In any case, what she really was, while she was with you, was a houseguest.
That made you her hostess. That's a whole different kettle of fish, can of
worms, jar of pickles, (insert colorful Texas phrase here). And so, as her
hostess, your obligation was to be graciously tolerant of minor peccadilloes.
A broken glass? Don't worry about it, dear. Spilled red wine on the white
carpet? Of course I wouldn't value my possessions more than our friendship.
I'll just move the furniture around. But, as these transgressions got more
numerous and serious your obligation was to move her and Fido along. It was
so good to have you but I'm afraid I have to have my house back. Can I recommend
a good hotel? Your continued hospitality despite her bad behavior prevents
me from being more sympathetic towards your victimhood. I'd say the damage
you incurred was the price you paid for your timidity and for the priceless
anecdotes your friends/family enjoyed about her hijinks.

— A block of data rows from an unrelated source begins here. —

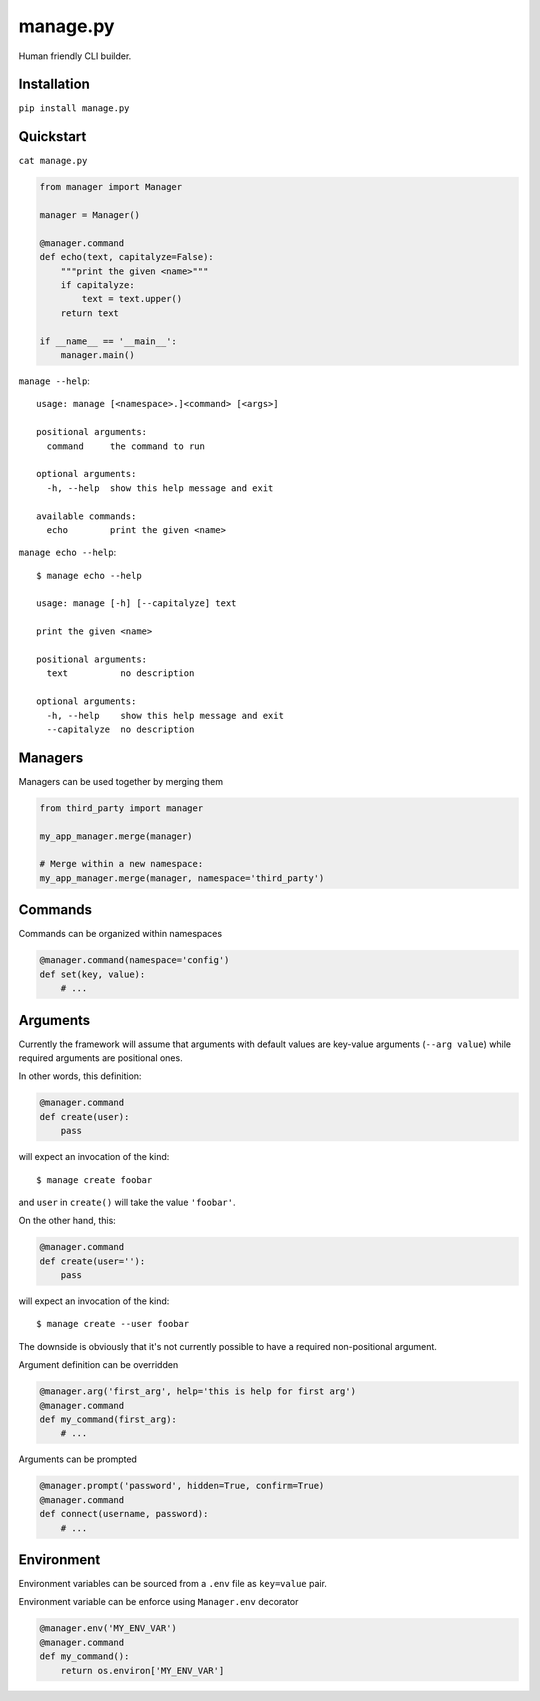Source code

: manage.py
=========

Human friendly CLI builder.

.. image:: https://drone.io/github.com/Birdback/manage.py/status.png
    :target: https://drone.io/github.com/Birdback/manage.py

Installation
------------

``pip install manage.py``


Quickstart
----------

``cat manage.py``

.. code:: python

    from manager import Manager

    manager = Manager()

    @manager.command
    def echo(text, capitalyze=False):
        """print the given <name>"""
        if capitalyze:
            text = text.upper()
        return text

    if __name__ == '__main__':
        manager.main()

``manage --help``::

    usage: manage [<namespace>.]<command> [<args>]

    positional arguments:
      command     the command to run

    optional arguments:
      -h, --help  show this help message and exit

    available commands:
      echo        print the given <name>


``manage echo --help``::

    $ manage echo --help

    usage: manage [-h] [--capitalyze] text

    print the given <name>

    positional arguments:
      text          no description

    optional arguments:
      -h, --help    show this help message and exit
      --capitalyze  no description


Managers
--------

Managers can be used together by merging them

.. code:: python

    from third_party import manager

    my_app_manager.merge(manager)

    # Merge within a new namespace:
    my_app_manager.merge(manager, namespace='third_party')


Commands
--------

Commands can be organized within namespaces

.. code:: python

    @manager.command(namespace='config')
    def set(key, value):
        # ...


Arguments
---------

Currently the framework will assume that arguments with default values are
key-value arguments (``--arg value``) while required arguments are positional
ones.

In other words, this definition:

.. code:: python

    @manager.command
    def create(user):
        pass

will expect an invocation of the kind::

    $ manage create foobar

and ``user`` in ``create()`` will take the value ``'foobar'``.

On the other hand, this:

.. code:: python

    @manager.command
    def create(user=''):
        pass

will expect an invocation of the kind::

    $ manage create --user foobar


The downside is obviously that it's not currently possible to have a required
non-positional argument.

Argument definition can be overridden

.. code:: python

    @manager.arg('first_arg', help='this is help for first arg')
    @manager.command
    def my_command(first_arg):
        # ...


Arguments can be prompted

.. code:: python

    @manager.prompt('password', hidden=True, confirm=True)
    @manager.command
    def connect(username, password):
        # ...


Environment
-----------

Environment variables can be sourced from a ``.env`` file as ``key=value`` pair.

Environment variable can be enforce using ``Manager.env`` decorator

.. code:: python

    @manager.env('MY_ENV_VAR')
    @manager.command
    def my_command():
        return os.environ['MY_ENV_VAR']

Now you want to end it. Who can blame you? What you need to do now is what
you didn't do while she was with you, namely, nip it in the bud, stop the
bleeding, call a halt to it (insert colorful Texas phrase here, too). E-mail
was invented for communications like this. You write her a very brief note.
You say, for example, that you have such memories of your time together they
will always remain with you. However, you have so much on your plate right
now you're sorry you won't be able to keep in touch for the foreseeable future.
Period. That's it. This is a polite, transparent fiction even she will recognize.
It's the friends' version of the relationship's it's not you, it's me passport
to I'm outta here. I'm confident you Texans have an expression for it.